高校時代に放った大ファウルに西川遥輝のスラッガーの資質を見た

 まだ余韻の残る今年の日本シリーズで流れを決めたのは第5戦だった。9回裏、二死満塁から飛び出した日本ハム・西川遥輝のサヨナラ満塁弾。この場面で一発による幕切れを想像した人はいたのだろうか。ただ、私のなかには「ひょっとしたら」という思いがあった。それは、誰よりも西川にホームランのイメージを強く持っていたからだろう。

 西川はホームランとともに世に出てきたバッターだった。「西川遥輝」の名を初めて聞いたのは、8年前の5月だった。西川が高校野球界の名門・智弁和歌山に入学して間もない頃だ。

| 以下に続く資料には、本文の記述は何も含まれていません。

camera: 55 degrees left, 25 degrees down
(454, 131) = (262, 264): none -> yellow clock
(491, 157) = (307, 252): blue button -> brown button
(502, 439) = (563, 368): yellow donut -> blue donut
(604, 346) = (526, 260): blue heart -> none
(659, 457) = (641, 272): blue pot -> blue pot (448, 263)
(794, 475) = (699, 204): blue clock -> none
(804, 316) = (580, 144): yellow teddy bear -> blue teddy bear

春の和歌山県大会でいきなり3試合連続を含む4本塁打。「智弁和歌山にすごい1年生がいる」と聞きつけ、和歌山市黒江にあるグラウンドを訪ねた。

 ところが、見るからに腕っ節の強い筋骨隆々のスラッガーを想像していたら、まるで違った。高嶋仁監督から「あの選手ですよ」と紹介された"スラッガー"は、色白の小顔で見るからに華奢(きゃしゃ)。ノックではショートに入り、肩も足もある。思わず高嶋監督に「横浜高校にいるような選手ですね」と感想を口にしたことを覚えている。

 バッティングに関しては、グリップエンドいっぱいに握ったバットを真っすぐに立て、いかにもヘッドの効いたスイングが印象的だった。

 それから3カ月後、西川は夏の甲子園準々決勝の常葉菊川戦で強烈な一発を放った。相手右腕が投じた低めのスライダーに反応すると、バットが細い体に巻きつくように振り出され、大きな弧を描いたスイングから放たれた打球は高々とライトへ飛んでいった。